#### WORK REQUEST:
Retype each record exactly; no pictures.

Collected data entries:

_ _ _ _ _

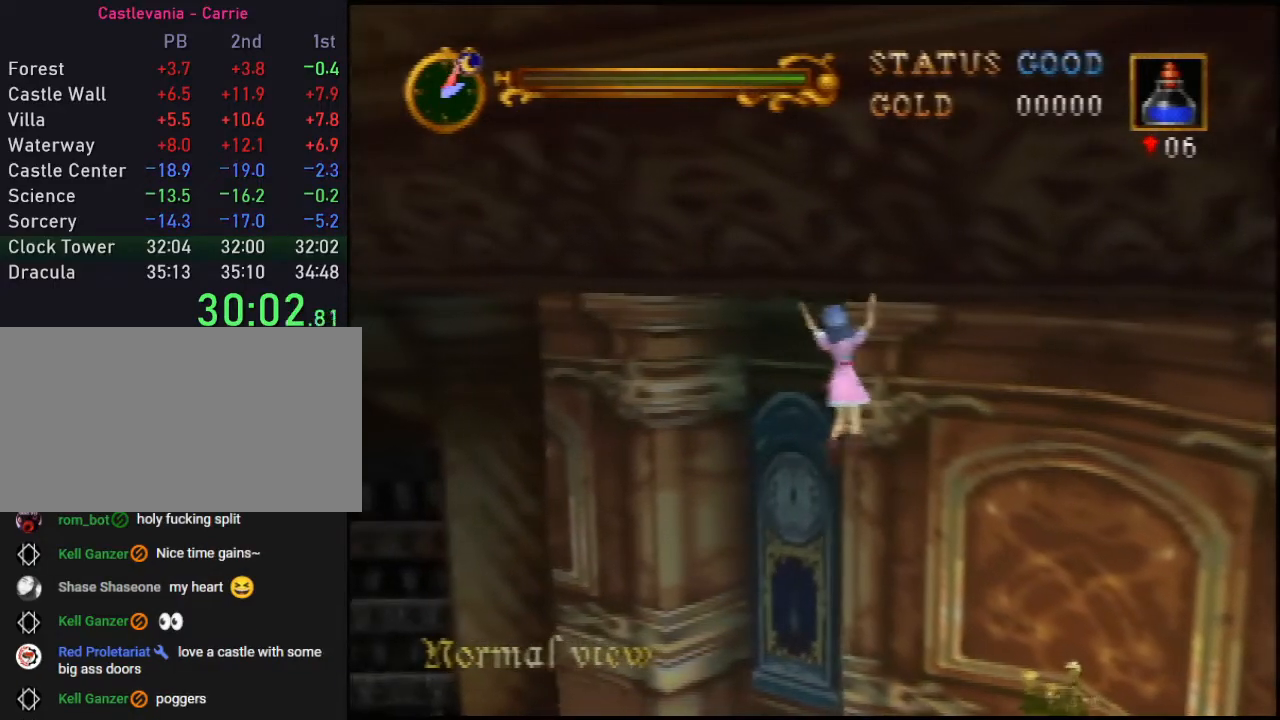
{"buttons": ["A"], "left_stick": "left", "events": [[367, "R1", "down"], [483, "R1", "up"]]}
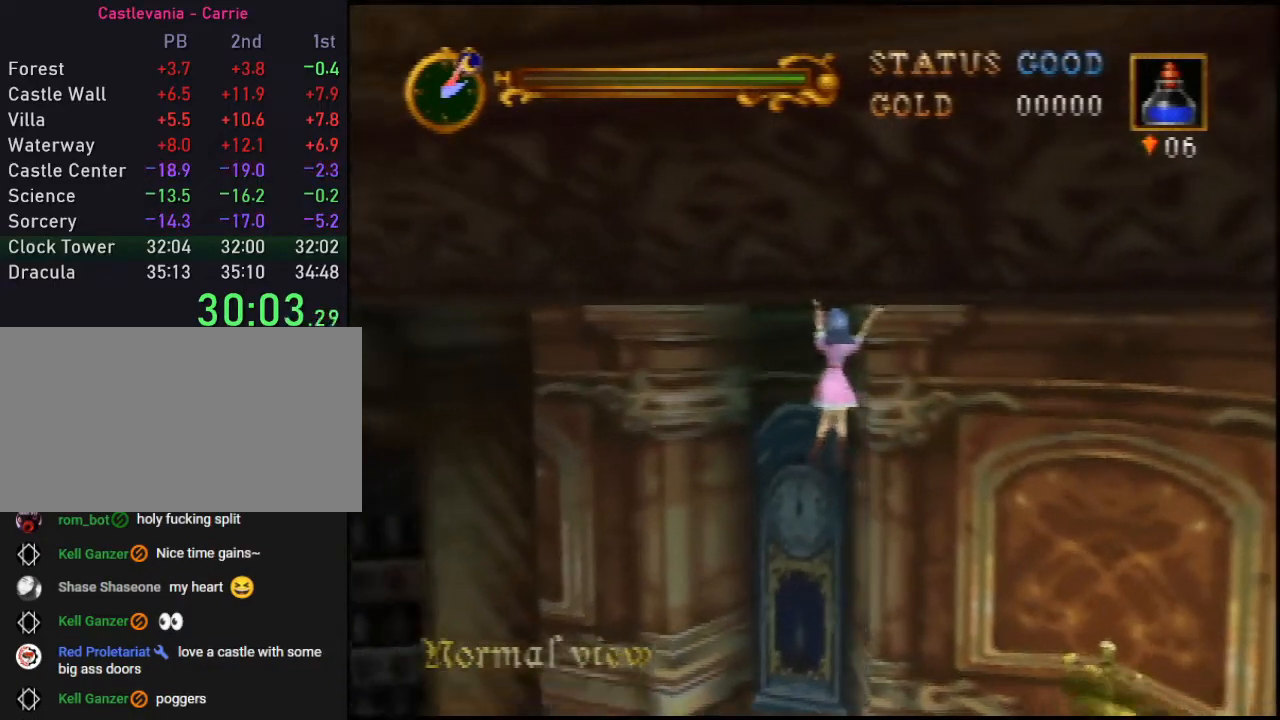
{"buttons": ["A"], "left_stick": "left", "events": []}
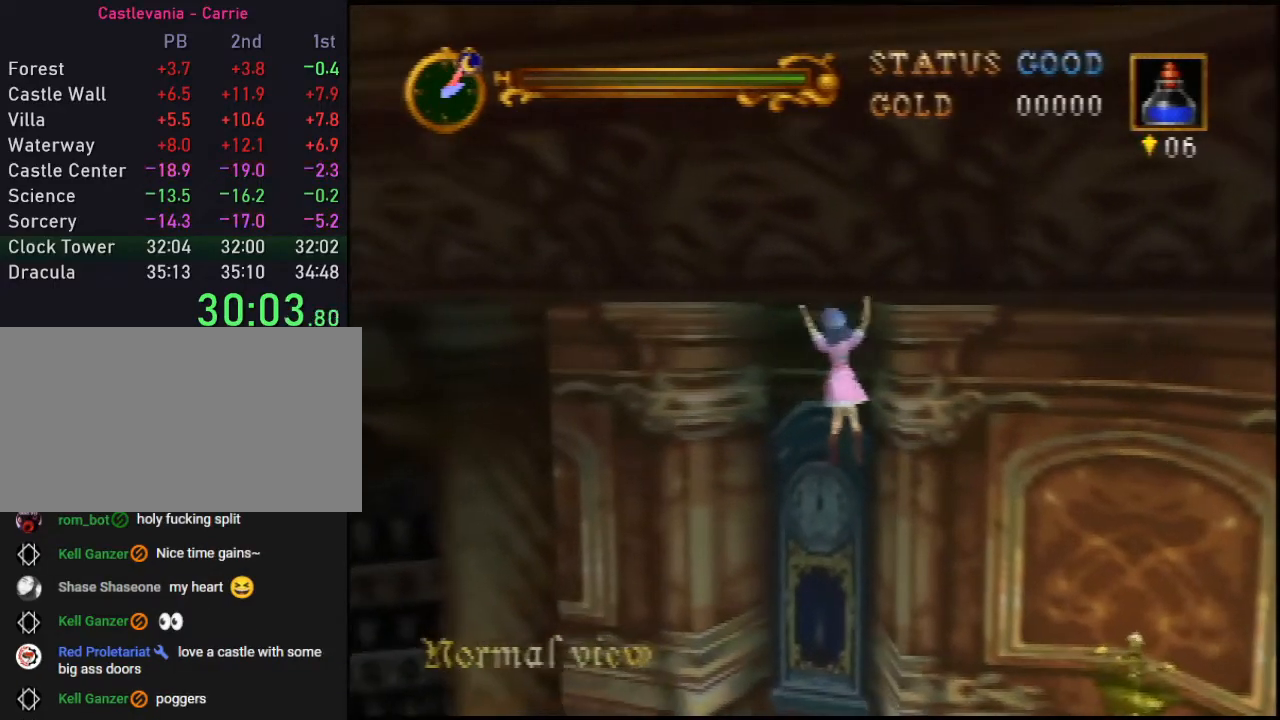
{"buttons": ["A"], "left_stick": "left", "events": []}
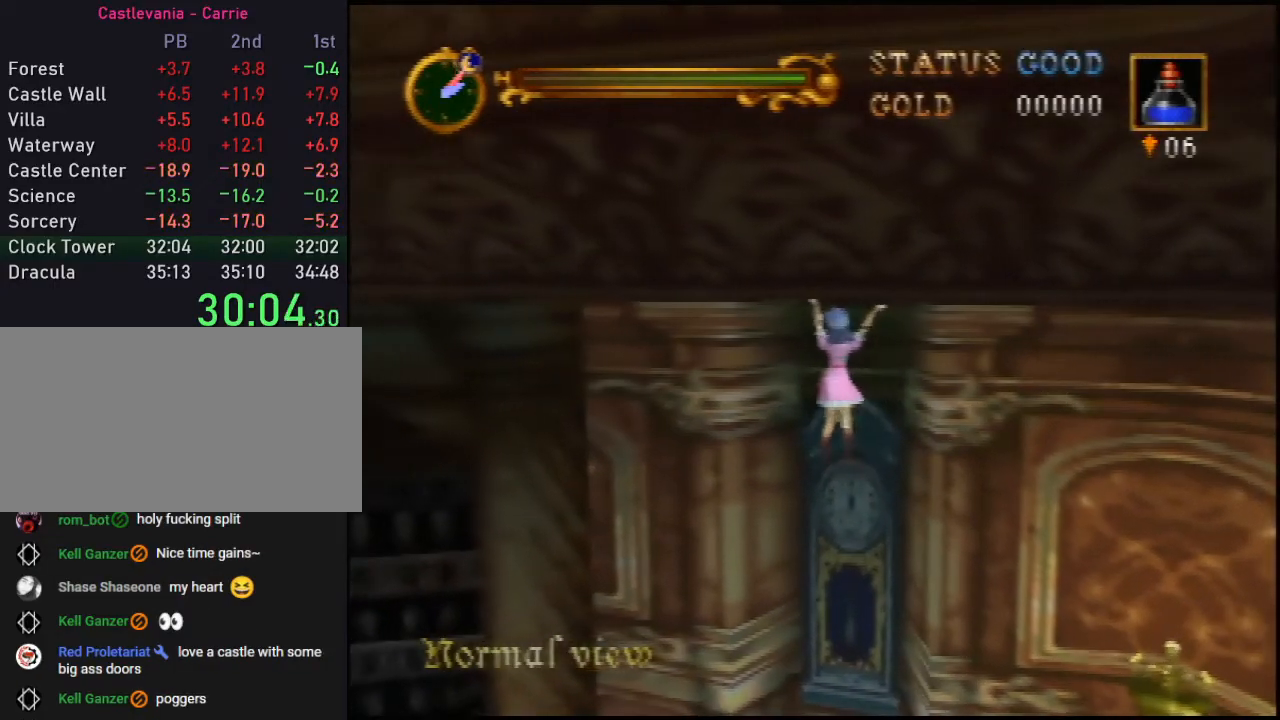
{"buttons": ["A"], "left_stick": "left", "events": []}
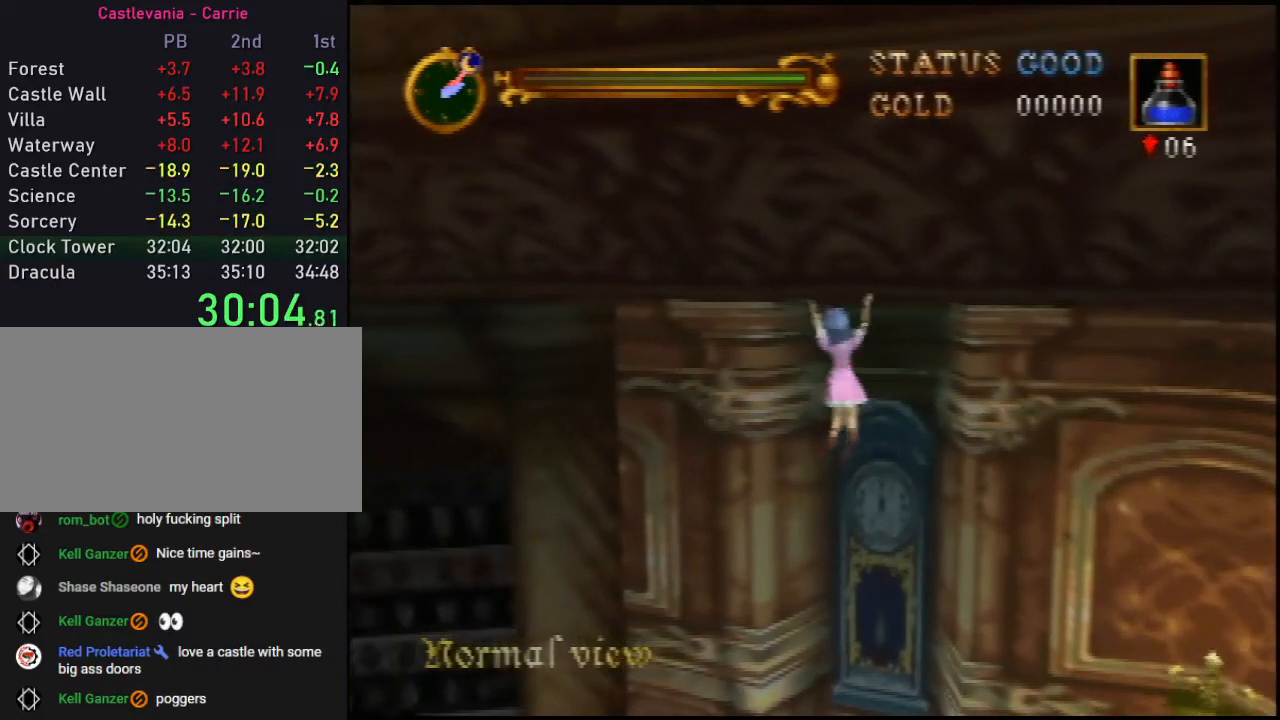
{"buttons": ["A"], "left_stick": "left", "events": [[333, "R1", "down"], [400, "R1", "up"]]}
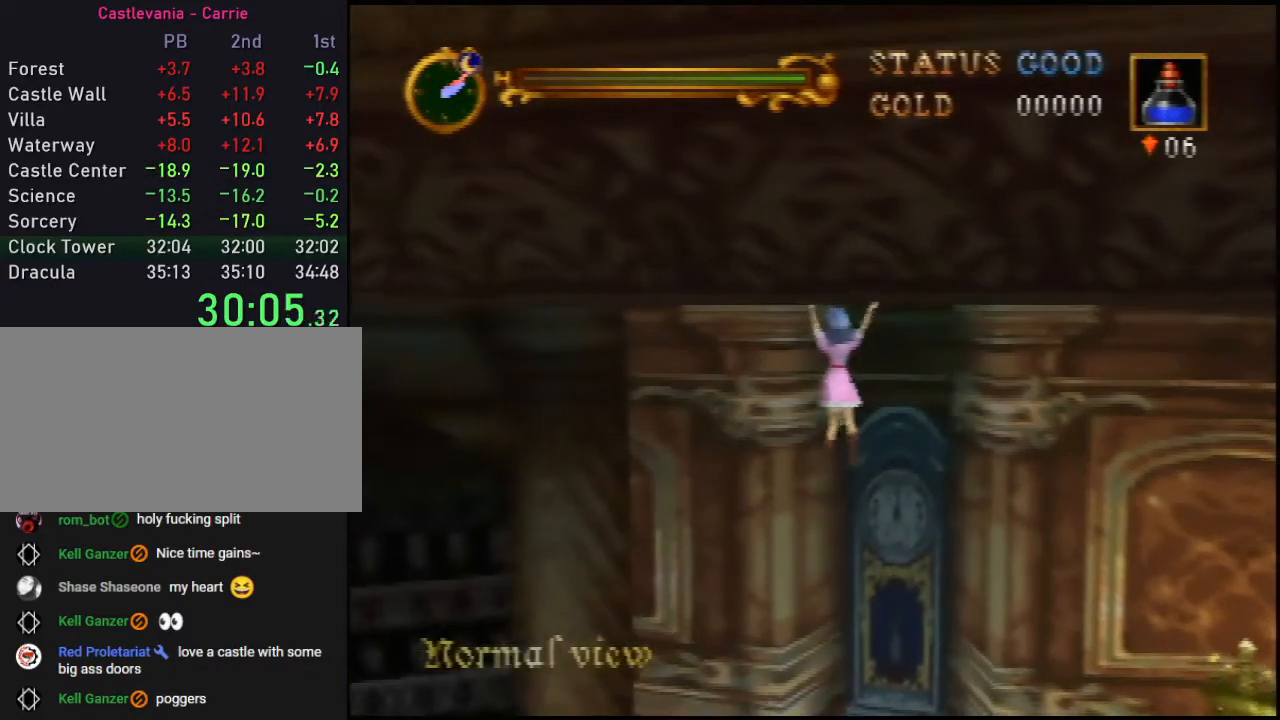
{"buttons": ["A"], "left_stick": "left", "events": []}
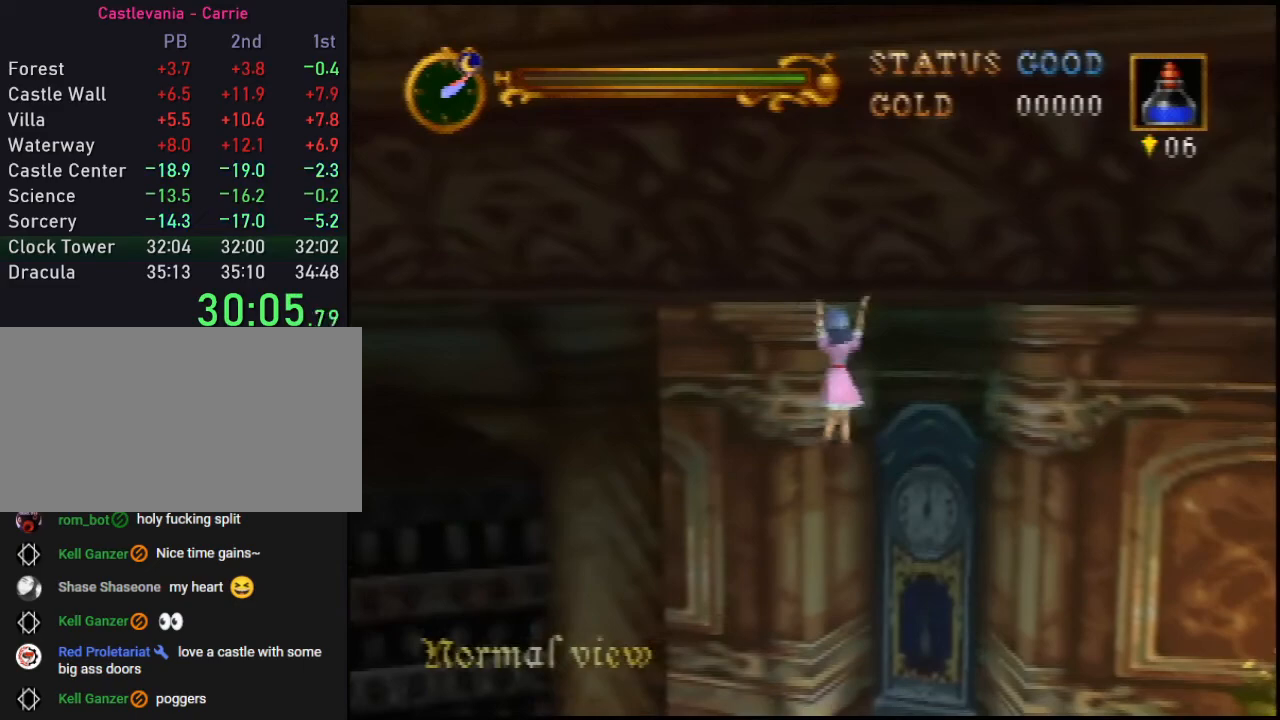
{"buttons": ["A"], "left_stick": "left", "events": []}
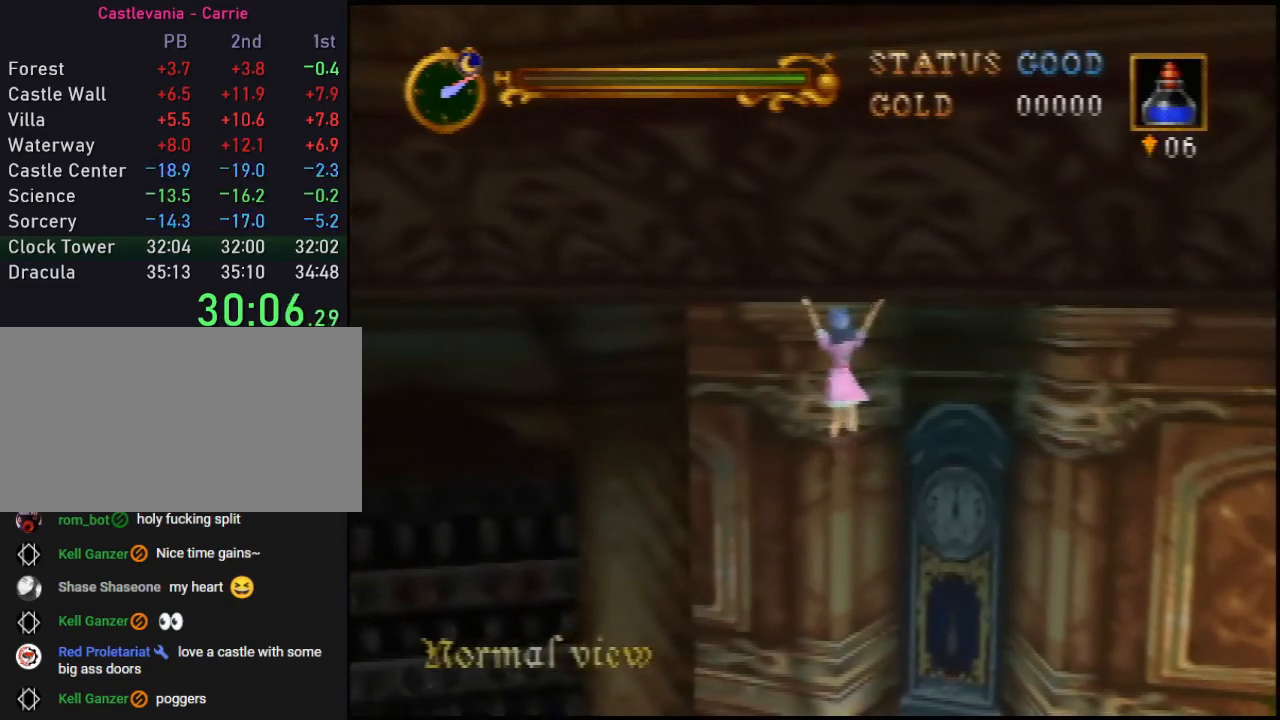
{"buttons": ["A"], "left_stick": "left", "events": []}
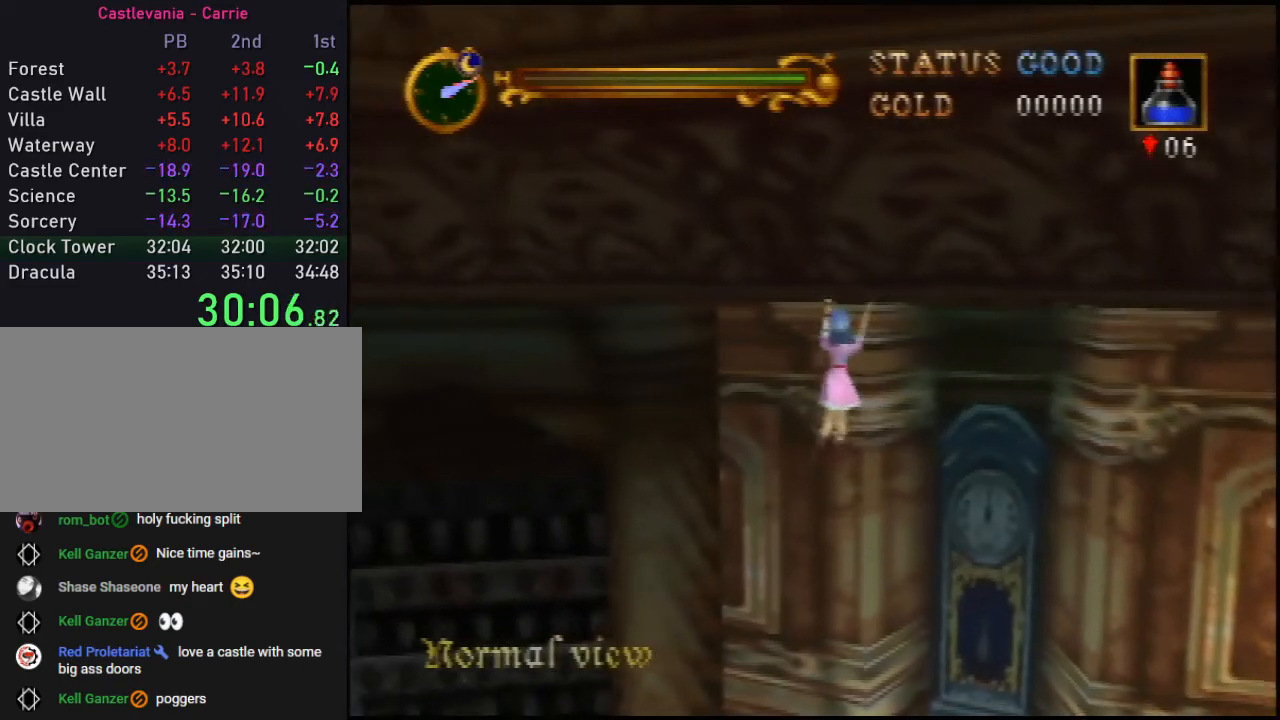
{"buttons": ["A"], "left_stick": "up", "events": [[250, "left_stick", "up-left"], [417, "left_stick", "up"]]}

_ _ _ _ _

#### TASK OUTPUT:
{"buttons": ["A"], "left_stick": "left", "events": [[367, "R1", "down"], [483, "R1", "up"]]}
{"buttons": ["A"], "left_stick": "left", "events": []}
{"buttons": ["A"], "left_stick": "left", "events": []}
{"buttons": ["A"], "left_stick": "left", "events": []}
{"buttons": ["A"], "left_stick": "left", "events": [[333, "R1", "down"], [400, "R1", "up"]]}
{"buttons": ["A"], "left_stick": "left", "events": []}
{"buttons": ["A"], "left_stick": "left", "events": []}
{"buttons": ["A"], "left_stick": "left", "events": []}
{"buttons": ["A"], "left_stick": "up", "events": [[250, "left_stick", "up-left"], [417, "left_stick", "up"]]}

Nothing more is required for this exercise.